Polanski spends a lot of time identifying the various forces that gradually converge on the hapless Trelkovsky, and maintains a gloomy, almost Kafkaesque mood that is matched by the film’s leisurely pace. Only the beautiful Isabelle Adjani, as a friend of the previous tenant, with whom Trelkovsky forms a tentative friendship, adds some colour and life to the picture. She’s a deliberately incongruous character, at odds, in terms of personality, with all the others (who are mostly belligerent and unfriendly), and the failure of Trelkovsky to trust and embrace her suggests the inevitability of his fate, while also indicating that he is never free to make his own decisions and that his future is determined by forces beyond his control. As his eventual mental disintegration gathers pace — and after a slow build up, it seems to snowball with indecent haste in the movie’s final act — the viewer is deliberately left uncertain as to what is really going on. Is Trelkovsky’s persecution all the imagination of his paranoid disorder? Is it the apartment itself that is at work on his sanity? Or are his neighbours truly part of a murderous clique? Only one of these theories can be discarded with any certainty by the time the end credits roll, leaving us with the kind of intrigue which, while neatly — if somewhat unimaginatively — bringing the film full circle, succeeds in leaving the viewer dwelling on its meaning long after the film has finished.
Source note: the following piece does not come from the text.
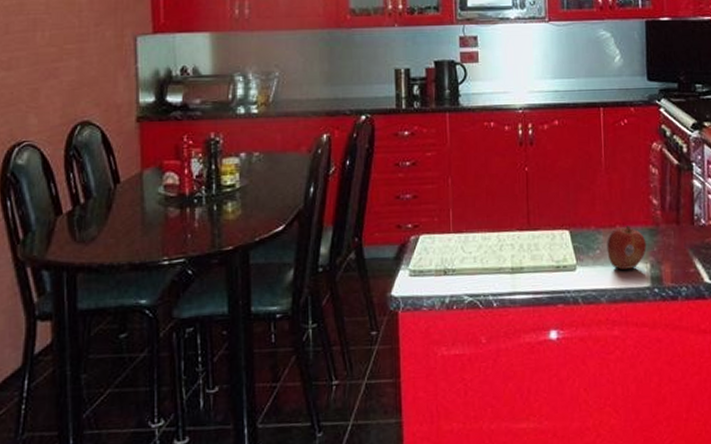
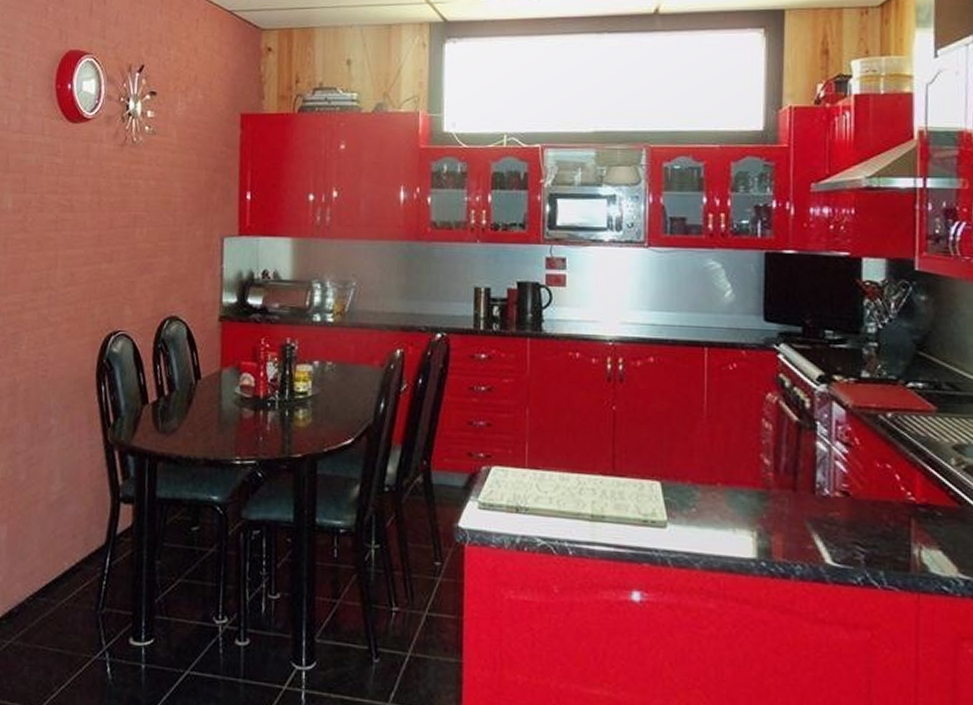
fruit: present [607,226,647,270] -> none [705,485,754,535]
Despite its often funereal pace, The Tenant is never anything less than a completely absorbing experience that cleverly draws the viewer into Trelkovsky’s nightmare world, before subtly repelling us as his disintegration takes hold. The final act, sadly, is not of the quality of the previous two (perhaps because it is only in the third act that conventional horror techniques come to the fore) and may leave the viewer with a vague sense of dissatisfaction — but overall this is a movie that should not be overlooked.